When I was a kid living in a condo, I would go down and talk to the concierge for hours. I'd go outside to where the security guards were guarding the entrance, and I'd chill there. After school, I'd wait for my mom to pick me up by talking to the security dudes in the entrance of my school. I got to know everyone. If I'm bored in a mall, I'll strike up a conversation with the security guy and joke around about what metal detectors really do (nothing, it's a scam). But most of the guards seem apprehensive and sometimes refuse to say anything past the common etiquette of "yes, thank you" and "no, thank you." They weren't used to having people talk to them for the sake of it, especially not a girl walking on $450 shoes.

During my trip to Bali, I was walking hand in hand in the resort with my dad's best friend's 10- year-old daughter, Kayla, whom I have treated like a sister. As I was passing by one of the workers/butlers, I smiled and said, "hello!" and he smiled back. When we were out of earshot, Kayla said, "wow, you're so brave."

I was shocked. Honestly. Here we were in Bali, arguably one of the friendliest islands in the world, and she's afraid to speak to the locals and workers? Kayla was raised very privileged, and I know that it might be difficult for her to comprehend the idea that the lower class are not all predators, but honestly, she was afraid of saying hello. That was a real eye-opener for me. 
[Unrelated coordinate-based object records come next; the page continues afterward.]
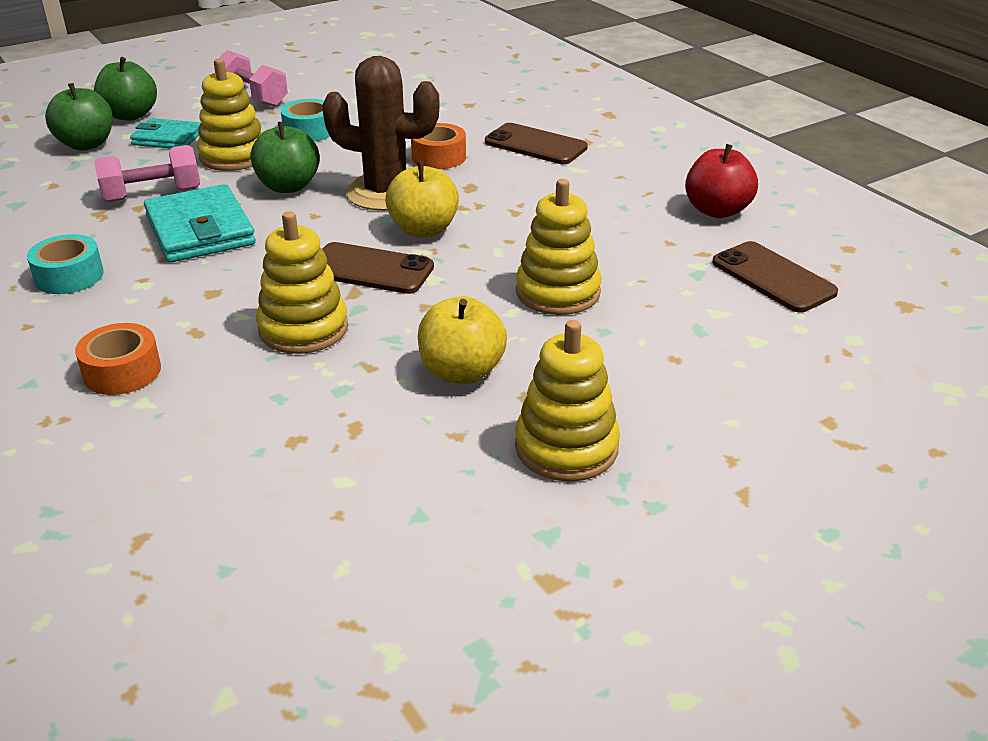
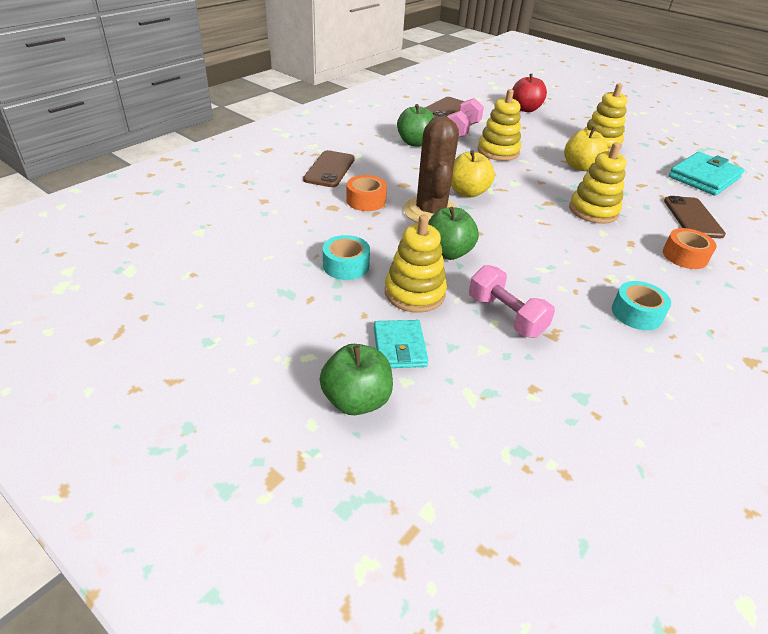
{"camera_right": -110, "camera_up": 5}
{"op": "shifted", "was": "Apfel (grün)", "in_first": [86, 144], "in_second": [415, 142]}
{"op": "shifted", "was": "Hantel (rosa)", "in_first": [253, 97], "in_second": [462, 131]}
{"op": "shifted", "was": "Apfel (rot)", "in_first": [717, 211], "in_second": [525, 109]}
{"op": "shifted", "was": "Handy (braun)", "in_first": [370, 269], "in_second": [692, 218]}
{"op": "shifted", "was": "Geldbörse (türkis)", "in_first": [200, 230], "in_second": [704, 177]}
The odd part was just yesterday, after the art exhibition, I said, "goodnight!" when I passed a random security guy who was working alone in the lobby. My friend looked at me and said, "wow, you're so nice."

Maybe I'm so used to the friendliness of Melbournians and Westerners in general, but when has smiling and saying hello become such a big deal here? Of course, the first few months I was in Melbourne I was slightly taken aback at how friendly people are. The sales assistants would ask me how my day was and actually listened. They'd help me find jeans and tell me if I look great in them. They would say things like, "I bought these for my girlfriend and she loved it!" when promoting a product. Twist? The one saying that was a girl. I'm not a homophobe but I found it extremely refreshing to see someone so open with their sexuality and willing to share it with customers. 
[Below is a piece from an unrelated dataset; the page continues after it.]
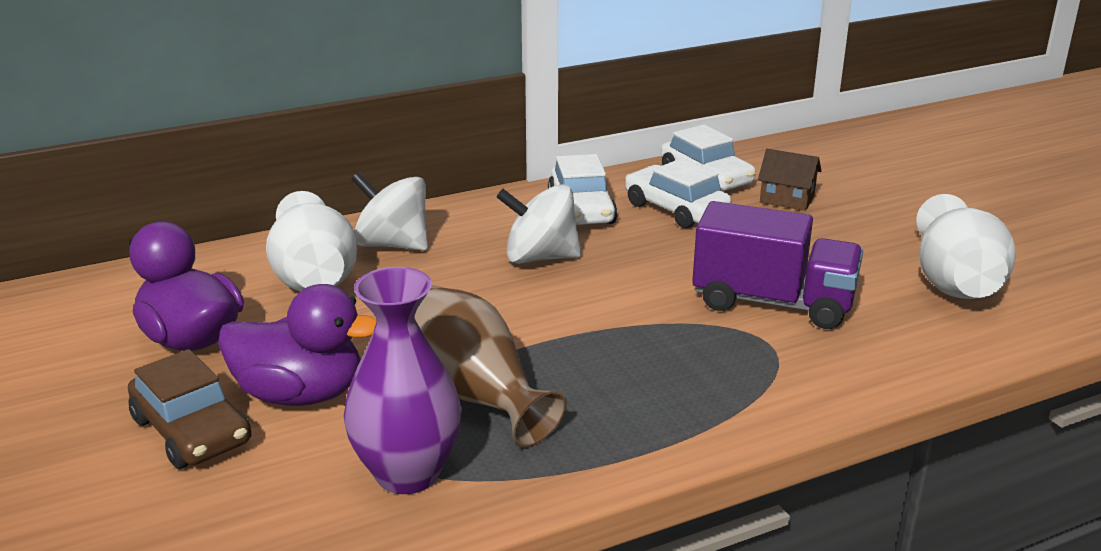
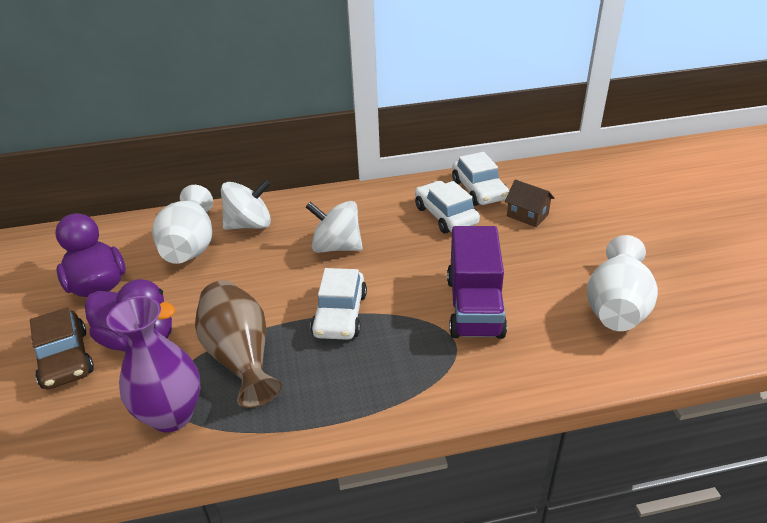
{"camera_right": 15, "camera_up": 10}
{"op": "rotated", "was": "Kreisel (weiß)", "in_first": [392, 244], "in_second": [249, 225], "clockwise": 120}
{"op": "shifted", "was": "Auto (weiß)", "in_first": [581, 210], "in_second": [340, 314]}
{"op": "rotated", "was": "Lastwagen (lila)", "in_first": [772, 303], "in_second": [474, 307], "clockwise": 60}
Honestly, I'm still slightly timid when it comes to talking to strangers as smoothly as they do in Melbourne, but I'm slowly taking the friendliness I've learned and brought it back to Jakarta. The sad news is that not many people reciprocate that kind of affability. Sure, there are jokers here and there who aren't afraid to josh around with me, but it's quite rare for me to find them. They all seem to be genuinely scared to approach me sometimes. 

Again, I'm not saying one is better than the other. The friendliness of Westerners are often misconstrued as the start of a beautiful friendship for us awkward Asians. It is not. They hug and talk and say things like, "we should catch up and have lunch!" when they don't really mean it. Even if you do have lunch, they have a number of other people they have the occasional lunch with as well. I noticed that Westerners are more inclined towards a multitude of shallow acquaintances on top of their best friends, whilst Asians prefer a tight-knit group of best friends and very few, if any, shallow acquaintances.

If only people in Jakarta were friendlier towards strangers, maybe we wouldn't be such socially awkward people. Even when we were in the art exhibition my friend said, "Westerners would be so much easier to mingle with."